Figure 3.5: A comparison of variables adhering and not adhering to a data type.

  1. A variable should only collect one piece of information (Figure 3.6). This allows you to more easily work with your variables.
    • For example, rather than combining the number of incidents and the number of enrolled students in the same variable, separate this information into two variables. This allows you to aggregate information as needed (e.g., calculate an incident rate).
A comparison of two things being measured in one variable and two things being measured across two variables.

Figure 3.6: A comparison of two things being measured in one variable and two things being measured across two variables.

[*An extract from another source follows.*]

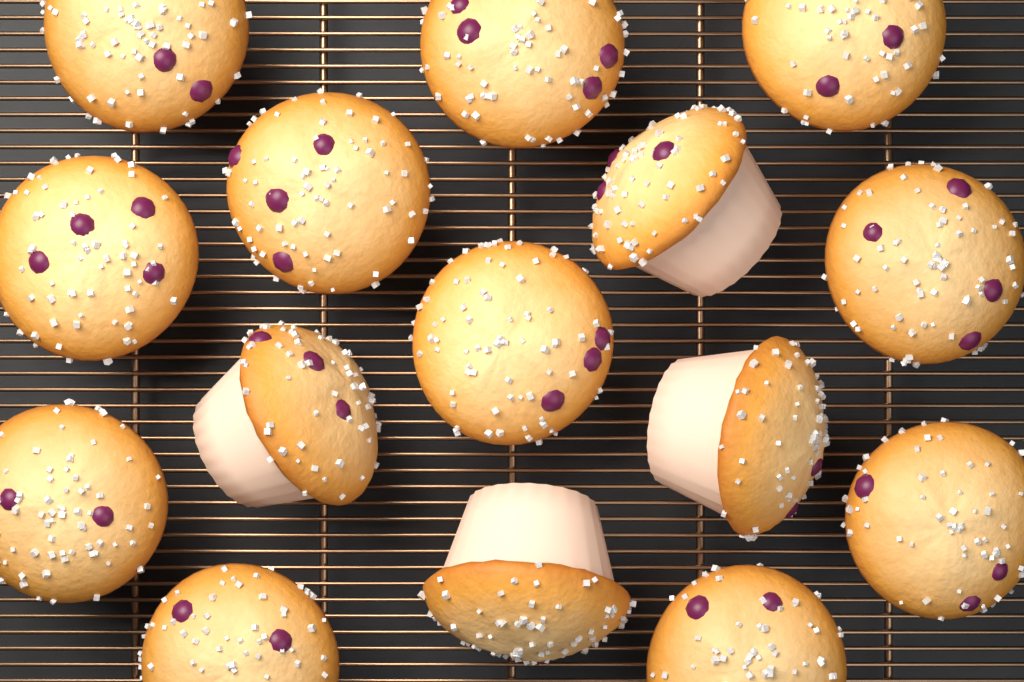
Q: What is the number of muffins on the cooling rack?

  1. All cell values should be explicit (Figure 3.7). This means all cells that are not missing values should be filled with a value.
    • Consider why a cell value is empty
      • If a value is actually missing, you can either leave those cells blank or fill them with your pre-determined missing values (e.g., -99). See Section 9.5.1 for ideas on coding missing values.
      • If a cell is left empty because it is implied to be the same value as above, the cells should be filled with the actual data.
      • If an empty cell is implied to be 0, fill the cells with an actual 0.
A comparison of variables with empty cells and variables with not empty cells.

Figure 3.7: A comparison of variables with empty cells and variables with not empty cells.

  1. All variables should be explicit (Figure 3.8). No variables should be implied using color coding.
    • If you want to indicate information, add an indicator variable to do this rather than cell coloring.
A comparison of information being indicated through cell color and information being provided in an indicator variable.

Figure 3.8: A comparison of information being indicated through cell color and information being provided in an indicator variable.